FESTIVAL
INTERNACIONAL DE TEATRO PARA NIÑOS Y JOVENES, EN CORDOBA
Durante cinco días, la capital cordobesa y veintiséis
localidades provinciales ofrecieron funciones e intervenciones artísticas. Y
hubo en pleno centro de Córdoba muestras contrastantes, debido a la amplitud
etaria de los destinatarios del festival.
“En
octubre del ’84, Córdoba era una fiesta”, rememoraban los teatreros que el
sábado se dieron cita en el foyer del Teatro Real para recordar los treinta
años de la creación del I Festival Latinoamericano de Teatro, años después
recuperado con el nombre de Festival del Mercosur. Entre otros estaban los actores
del mítico Libre Teatro Libre, Graciela Ferrari y Roberto Videla, la directora
Cheté Cavagliatto y el escenógrafo Rafael Reyeros. Las palabras que
homenajearon la figura del director Carlos Giménez, fallecido en 1993, y las
anécdotas que se contaron sobre aquellos días de teatro en democracia tuvieron
lugar en la penúltima jornada de la VII Edición del Festival Internacional de Teatro
para Niños y Jóvenes, encuentro que a partir de 2003 engrosó la lista de los
festivales cordobeses.
A lo
largo de cinco días, la capital y veintiséis localidades provinciales
ofrecieron funciones e intervenciones artísticas. “Más de 6 mil kilómetros
unidos por la itinerancia y el vínculo”, fue parte del balance. Durante el fin
de semana hubo en pleno centro de Córdoba muestras contrastantes. Debido a la
amplitud etaria de los destinatarios del festival, se dio el caso de que,
mientras que por la tarde los cordobeses de Foco Ala Mano combinaron narración
oral con títeres en su obra Quri Qala, el tesoro en la montaña, el grupo de
Porto Alegre Tribo de Aguadores Oi Núis Aquí Trabéiz mostró en una calle
céntrica un ritual escénico relativo a los años de la dictadura militar en
Brasil. A lo largo de dos cuadras, varios personajes armados y vestidos de
negro arrastraron en silencio el cuerpo de un hombre embozado. El enigmático
desfile cobró sentido cuando un grupo de mujeres, luego de realizar una
secuencia de acciones con las sillas que cada una llevaba, dio inicio a la
letanía que conformaban los nombres de personas desaparecidas durante los 21
años que duró la dictadura en el país vecino.
Otro
contraste fue el que aportó el grupo boliviano Teatro de los Andes.

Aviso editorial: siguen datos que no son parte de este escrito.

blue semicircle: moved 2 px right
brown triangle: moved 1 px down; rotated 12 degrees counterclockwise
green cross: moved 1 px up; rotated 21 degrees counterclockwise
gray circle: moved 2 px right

Dado que
una de las ideas que vectorizó el festival fue la necesidad de profundizar los
vínculos entre generaciones, Hamlet de los Andes, una versión del clásico de
Shakespeare dirigida por Diego Aramburo, ofició de contracara de la propuesta,
una cuestión que, en principio, resultaba interesante de por sí. “¡Termina de
morirte de una vez!”, gritaba el protagonista al cuerpo inerte del rey,
extendido sobre una gran mesa. La versión arrancó con la cruda escena del hijo
fagocitando el cadáver del padre –“un cabrón lleno de defectos”– para luego
enrostrarle sus viejas ideas y el tiempo transcurrido sin que ambos llegasen a
comprenderse del todo. Fragmentaria, visualmente potente y por momentos
surreal, la puesta no terminó de cautivar a un público compuesto de estudiantes
secundarios. Tampoco ayudó la impericia para tratar con adolescentes que
demostró la única actriz del conjunto, encargada de mantener a raya a la
difícil platea.
En
las últimas jornadas se presentaron dos grupos clásicos de la Ciudad de Buenos Aires: La Galera Encantada
y Libertablas. Bajo la dirección de Héctor Presa, el primero presentó en Locas
canciones una suerte de deconstrucción grupal de las letras de los temas más
conocidos de María Elena Walsh en una historia cuyo trasfondo habló de la
necesidad de darle rienda suelta a la libre asociación de ideas y de acrecentar
la imaginación. Por su parte, en Cuentos de la selva, los siete actores
titiriteros de Libertablas escenificaron cuentos de Horacio Quiroga adaptados
por Luis Rivera López, los cuales por su ritmo y colorido mantuvieron el
interés de la platea.
Uno
de los últimos espectáculos fue el de los holandeses de De Stilte, La vaca
voladora. Días antes, los mismos intérpretes y su directora, Gertien Begstra,
visitaron un correccional, el Cecam, para ofrecer un taller interactivo a una
decena de adolescentes en situación de judicialización. A partir de una
secuencia de danza repetida en dos oportunidades, los bailarines fueron guiando
la charla sobre las imágenes que las espectadoras captaron con mayor claridad,
para luego realizar ellas mismas algunos juegos físicos. La vaca voladora, obra
que mostraron en el Teatro San Martín, fue armada en base a una serie de
situaciones de alianzas, competencias y rechazos protagonizados por tres
personajes que pasaban de la perspectiva animal a la humana. Lo abstracto de la
propuesta desconcertó en principio a los pequeños espectadores, quienes a viva
voz pedían explicaciones a sus acompañantes adultos. Poco después, la vitalidad
de lo que sucedía en escena terminó por calmar la necesidad de obtener
certezas.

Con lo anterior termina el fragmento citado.